The 23-year-old striker had just finished a superb campaign as his 28 goals shot Millwall to the Division Two championship and brought about a lot of interest in him from a number of Premiership clubs, when he felt some discomfort while watching television on the May Bank Holiday.

Four days later Harris had to put his holiday to Menorca on hold and have an operation to remove a testicle.

Having been told the operation went well, Harris has set his sights on emulating Celtic defender Alan Stubbs who battled his way back into The Bhoys' side less than six months after a second such surgery this season.

"At first, I felt it was the end of the world," Harris told The Sun. "All sorts of things were whizzing round in my mind. Once I got the shock out of the way, the disbelief set in.

"You think about your health and then whether you can have kids - and then the football side of things sets in.

"People say it's your health and life that matters but football is your life when you've grown up wanting to be a professional.

"I worried about that and it was very pleasing that Des Thompson, the Millwall club doctor, was a rock for me at the hospital.

"It was obviously a bolt out of the blue. But we have had some scans since and they show the cancer hasn't spread.

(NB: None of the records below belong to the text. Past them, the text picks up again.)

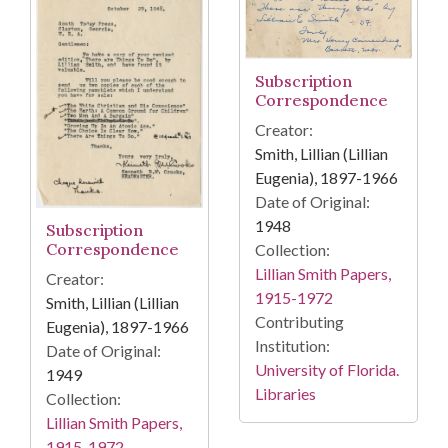
Subscription
Correspondence
Creator:
Smith, Lillian (Lillian
Eugenia), 1897-1966
Date of Original:
1948
Subscription
Correspondence
Collection:
Lillian Smith Papers,
Creator:
1915-1972
Smith, Lillian (Lillian
Contributing
Eugenia), 1897-1966
Institution:
Date of Original:
University of Florida.
1949
Libraries
Collection:
Lillian Smith Papers,
1915-1972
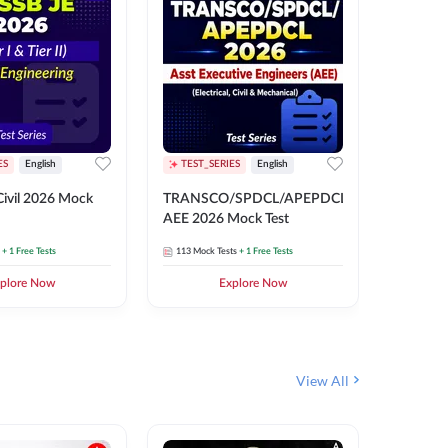
ES
English
TEST_SERIES
English
English
Free Mocks 
ivil 2026 Mock
TRANSCO/SPDCL/APEPDCL
TRANSC
AEE 2026 Mock Test
AEE 202
+ 1 Free Tests
113
Mock Tests
+ 1 Free Tests
113
Mock 
plore Now
Explore Now
₹
499.2
View All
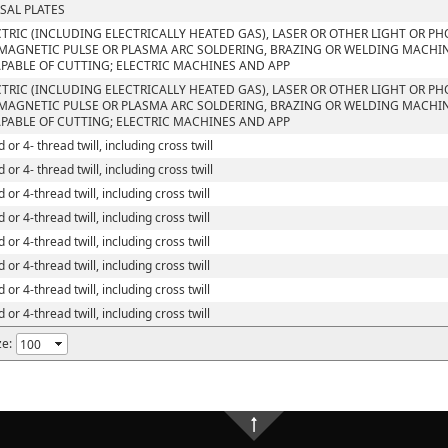
SAL PLATES
CTRIC (INCLUDING ELECTRICALLY HEATED GAS), LASER OR OTHER LIGHT OR P
MAGNETIC PULSE OR PLASMA ARC SOLDERING, BRAZING OR WELDING MACHI
PABLE OF CUTTING; ELECTRIC MACHINES AND APP
CTRIC (INCLUDING ELECTRICALLY HEATED GAS), LASER OR OTHER LIGHT OR P
MAGNETIC PULSE OR PLASMA ARC SOLDERING, BRAZING OR WELDING MACHI
PABLE OF CUTTING; ELECTRIC MACHINES AND APP
 or 4- thread twill, including cross twill
 or 4- thread twill, including cross twill
 or 4-thread twill, including cross twill
 or 4-thread twill, including cross twill
 or 4-thread twill, including cross twill
 or 4-thread twill, including cross twill
 or 4-thread twill, including cross twill
 or 4-thread twill, including cross twill
ze:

"I was watching TV late on a Monday. I was sitting there with my hands down the shorts - as blokes do - and, suddenly, I felt something. I obviously checked it out.

"I phoned the doctor and he said he needed to see me as soon as possible. I saw Des on the Wednesday, he checked me out and I went to hospital.

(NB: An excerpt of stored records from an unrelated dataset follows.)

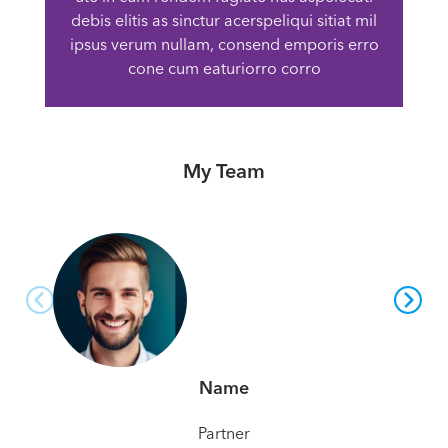
debis elitis as sinctur acerspeliqui sitiat mil
ipsus verum nullam, consend emporis erro
cone cum eaturiorro corro
My Team
Name
Partner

"I had the ultrasound scans and found there was a cancer tumour growing and growing. I saw the surgeon on Thursday and was operated on the next day. A testicle was removed. Like any cancer, if you have something growing you have it removed.

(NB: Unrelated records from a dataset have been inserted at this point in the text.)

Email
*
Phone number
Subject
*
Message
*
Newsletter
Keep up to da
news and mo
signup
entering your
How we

"At first, we were told it was the most serious form of testicular cancer but the scans showed that it is the less serious one. Obviously, when I was told that, it was smiles all round.

"All the fans have said the same - life is more important than football.

"Lots of Millwall fans wrote in and said they would swap promotion and trophies for me to be playing and healthy."

Now Harris has set his sights on regaining his status as one of the best strikers outside of The Premiership and add to the 71 goals in 128 games he has hit for The Lions since his move from Cambridge City, but knows he cannot rush back to full fitness.

"If it takes a year, it takes a year. One thing I have learned is not to presume anything.

"People must remember I will not suddenly be well again. I will have to have treatment that might not make me very well and I could be sick for a while.

"But I am extremely positive about getting through this. All the people who have contacted me have lifted me. All the players have called me and everyone at the club has been great."

Harris is certain that he will eventually get back to full fitness though and pledged to campaign to bring awareness to the illness like Stubbs and Jason Cundy have done.

"People die from this and you have to accept that. But people are still ignorant about it as no one mentions it. I will get involved because I don't wish anyone to go through what I am going through.

"I know the PFA are to launch an awareness campaign, saying the disease kills as many people as breast cancer.

"Alan Stubbs has done a lot of work, so has Jason Cundy - and I will do all I can to help, too."